At one point in high school I learned Pascal, in college I then suffered for four years with Lisp (please don’t explain to me how awesome it is) and in my first job out of school I tinkered with the x486 BIOS and device drivers. I spent some time playing around with Borland C as well, although I never made much progress with that.

Motivation

Then I moved to the dark side (business school) and my days of writing code were behind me. My career has been exclusively in computers and the internet, and I’ve worked closely with software developers, but I didn’t sling the code myself. (Albeit recently I’ve done a considerable amount of scripting in Ruby and R.) Over the years as I followed the evolution of software development I often wondered if I still had the chops. So a few years ago, I decided to find out.

World of Warcraft
World of Warcraft

The idea was to build, once again, a 2D RPG. No single developer could ever build anything approaching the scale of a modern RPG, but perhaps a lone programmer could put together something “old school.” Since mobile was ‘hot’ and smaller devices seemed like they might lend themselves better to a slow, low-res 2D game, and Java was ‘everywhere’, I decided to go with Android. Having never developed in Java, or OO for that matter, or on any framework, in March 2013 I nevertheless signed myself up for a full-day “Introduction to Android” boot camp taught by the amazing Nathan Esquenazi and Tim Lee, founders of CodePath.

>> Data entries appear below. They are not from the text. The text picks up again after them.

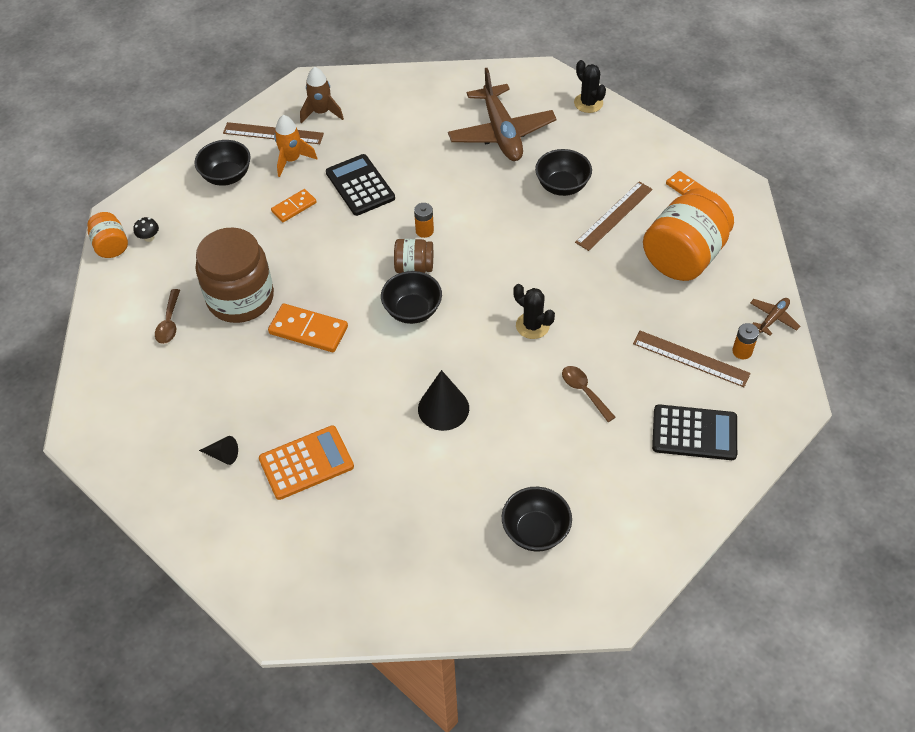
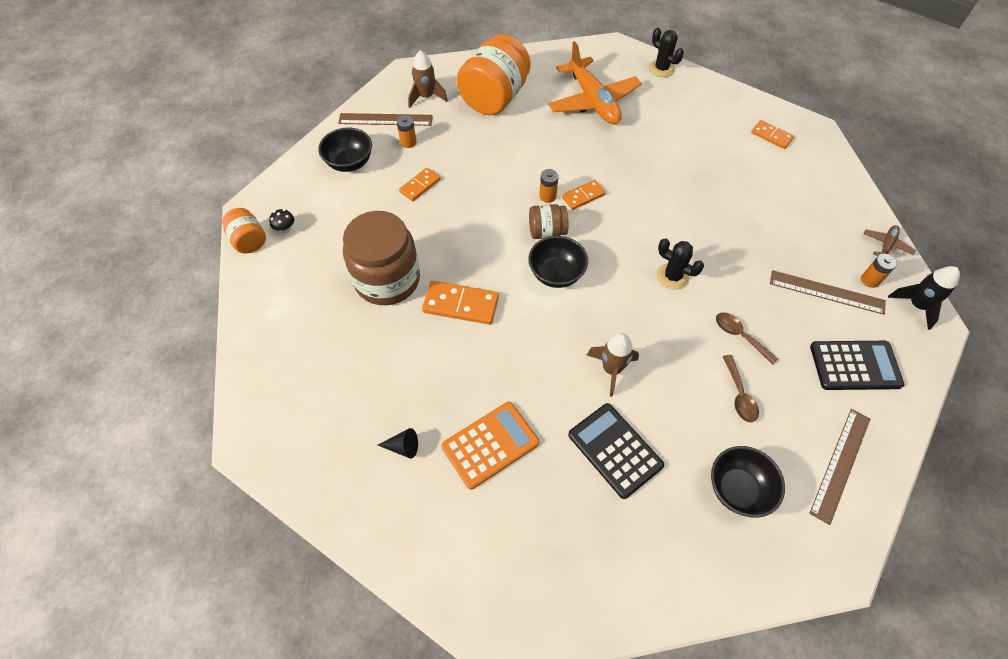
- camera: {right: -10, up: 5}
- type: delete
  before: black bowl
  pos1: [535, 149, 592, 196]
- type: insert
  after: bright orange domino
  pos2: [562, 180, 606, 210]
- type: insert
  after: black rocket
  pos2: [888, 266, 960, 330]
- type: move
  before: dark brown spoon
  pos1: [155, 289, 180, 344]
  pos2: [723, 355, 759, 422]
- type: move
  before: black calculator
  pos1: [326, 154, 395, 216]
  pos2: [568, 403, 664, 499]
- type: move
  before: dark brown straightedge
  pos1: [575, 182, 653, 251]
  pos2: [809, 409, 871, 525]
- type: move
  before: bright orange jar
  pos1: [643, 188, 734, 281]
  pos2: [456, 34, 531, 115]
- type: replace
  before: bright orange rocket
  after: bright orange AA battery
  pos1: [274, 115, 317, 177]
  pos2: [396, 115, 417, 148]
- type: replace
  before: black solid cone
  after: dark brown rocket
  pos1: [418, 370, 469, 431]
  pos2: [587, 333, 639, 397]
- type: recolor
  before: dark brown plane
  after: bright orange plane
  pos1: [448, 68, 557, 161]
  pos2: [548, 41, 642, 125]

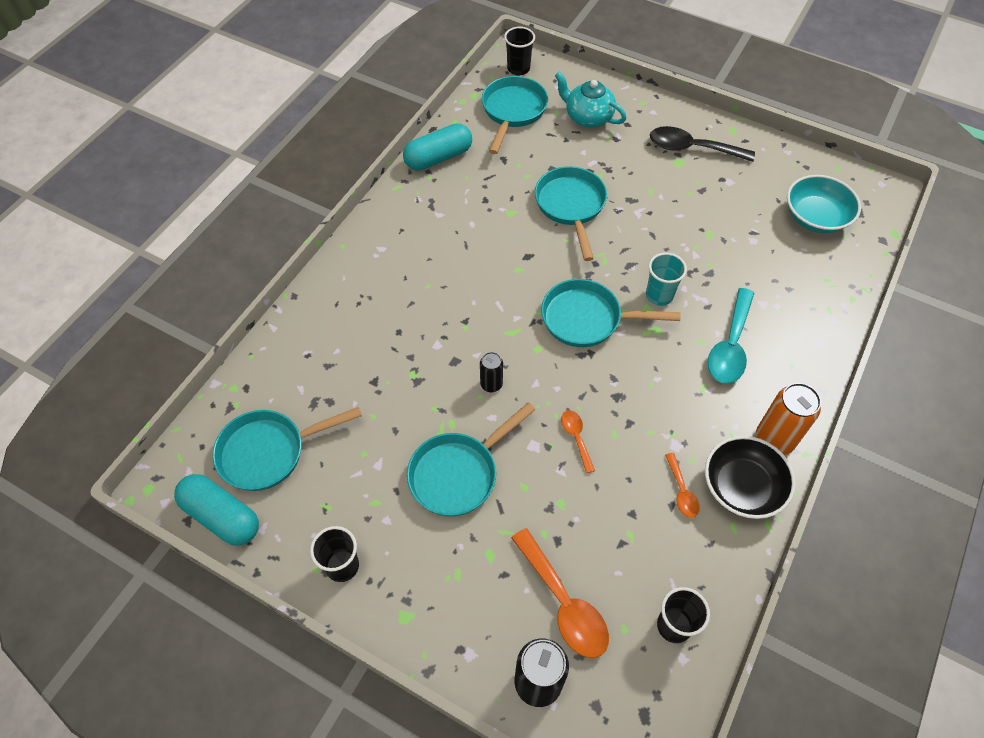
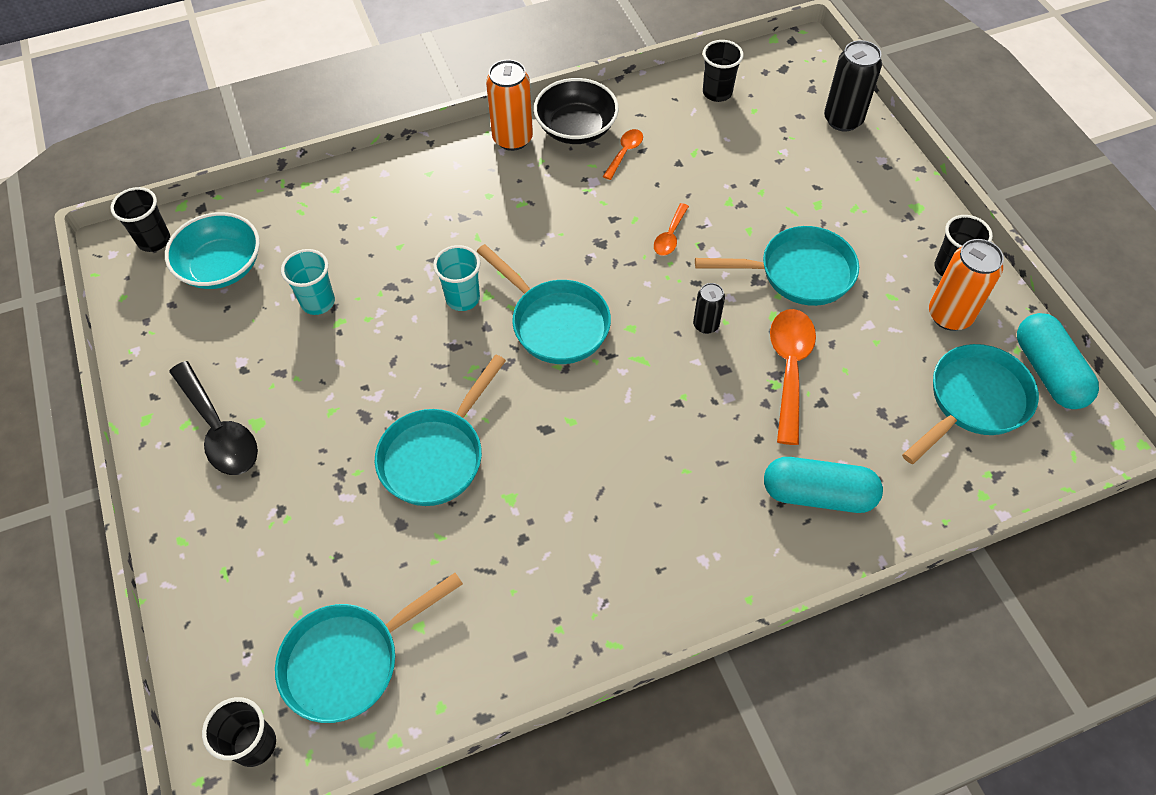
- camera: {right: -140, up: 0}
- type: delete
  before: turquoise teapot
  pos1: [555, 72, 626, 128]
- type: delete
  before: turquoise spoon
  pos1: [707, 288, 754, 384]
- type: insert
  after: black beaker
  pos2: [110, 187, 170, 252]
- type: insert
  after: turquoise beaker
  pos2: [281, 249, 335, 315]
- type: insert
  after: bright orange can
  pos2: [929, 239, 1004, 331]
- type: move
  before: turquoise capsule
  pos1: [403, 123, 472, 171]
  pos2: [764, 457, 883, 513]
- type: move
  before: bright orange spoon
  pos1: [511, 528, 609, 658]
  pos2: [770, 309, 816, 445]
- type: rotate
  before: turquoise skillet
  pos1: [212, 407, 362, 491]
  pos2: [902, 344, 1039, 464]
  turn: -60

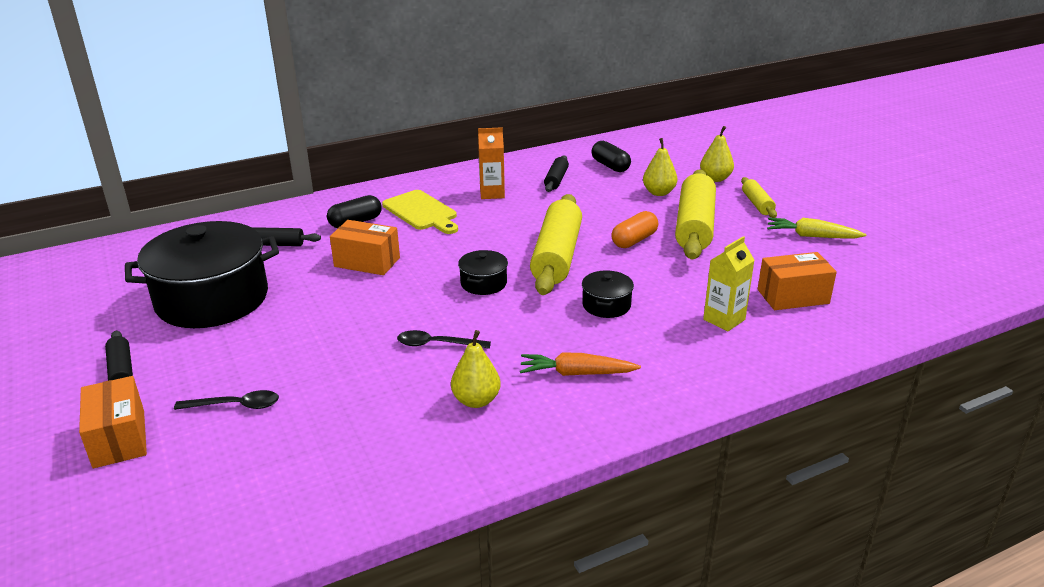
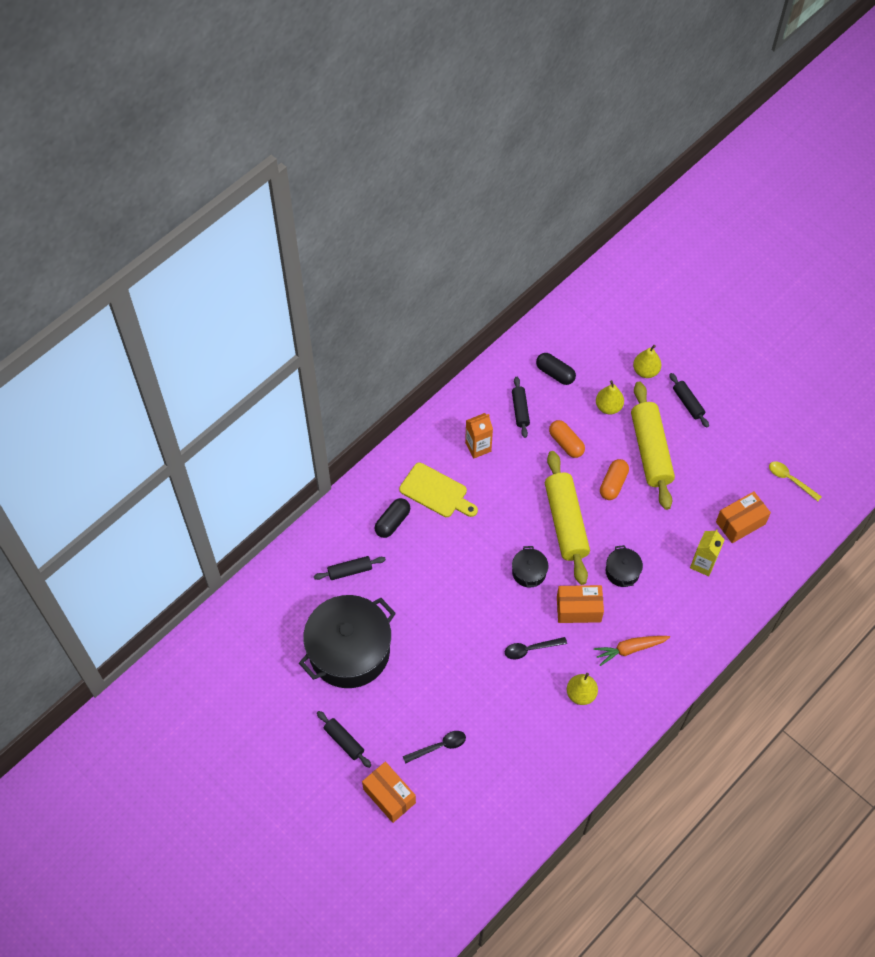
- camera: {right: -20, up: 30}
- type: delete
  before: bright yellow toy carrot
  pos1: [767, 218, 866, 239]
- type: insert
  after: bright orange capsule
  pos2: [549, 420, 585, 458]
- type: insert
  after: bright yellow spoon
  pos2: [769, 461, 822, 501]
- type: move
  before: bright orange parcel
  pos1: [330, 220, 400, 275]
  pos2: [557, 585, 604, 623]
- type: recolor
  before: bright yellow pastry roller
  after: black pastry roller
  pos1: [741, 177, 777, 218]
  pos2: [669, 373, 709, 427]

That was a very depressing day.

I understood nothing and left convinced that there was no way this would ever happen. Yet in my minuscule amount of free time I persisted. Nathan and Tim were nothing short of fantastic in coaching me along the way, for no other reason than their love for teaching people to write code. My Stack Overflow page views grew. (How did anyone ever do anything without SO?) My wife was amazingly supportive, as always. Teeny, tiny pieces started coming together bit by bit (pun intended) until one day, finally, I got “it.”

Perseverance

Today, 10+k lines of code later, I think I can legitimately say that I have what is beginning to approach a real game, that people might actually be able to play. It may not be coming soon, or perhaps even ever at this rate, but in a relatively bug-free manner you can create a character, move around, do some stuff, kill a few monsters and get wiped out yourself. Fun!

Mortal Wayfare is not publicly available, but this website was put together a couple days ago to share (the very slow) progress and invite a few patient, understanding friends to Alpha test. Check out the Forum and come back periodically for updates. Perhaps one day we’ll meet in the Google Play Store.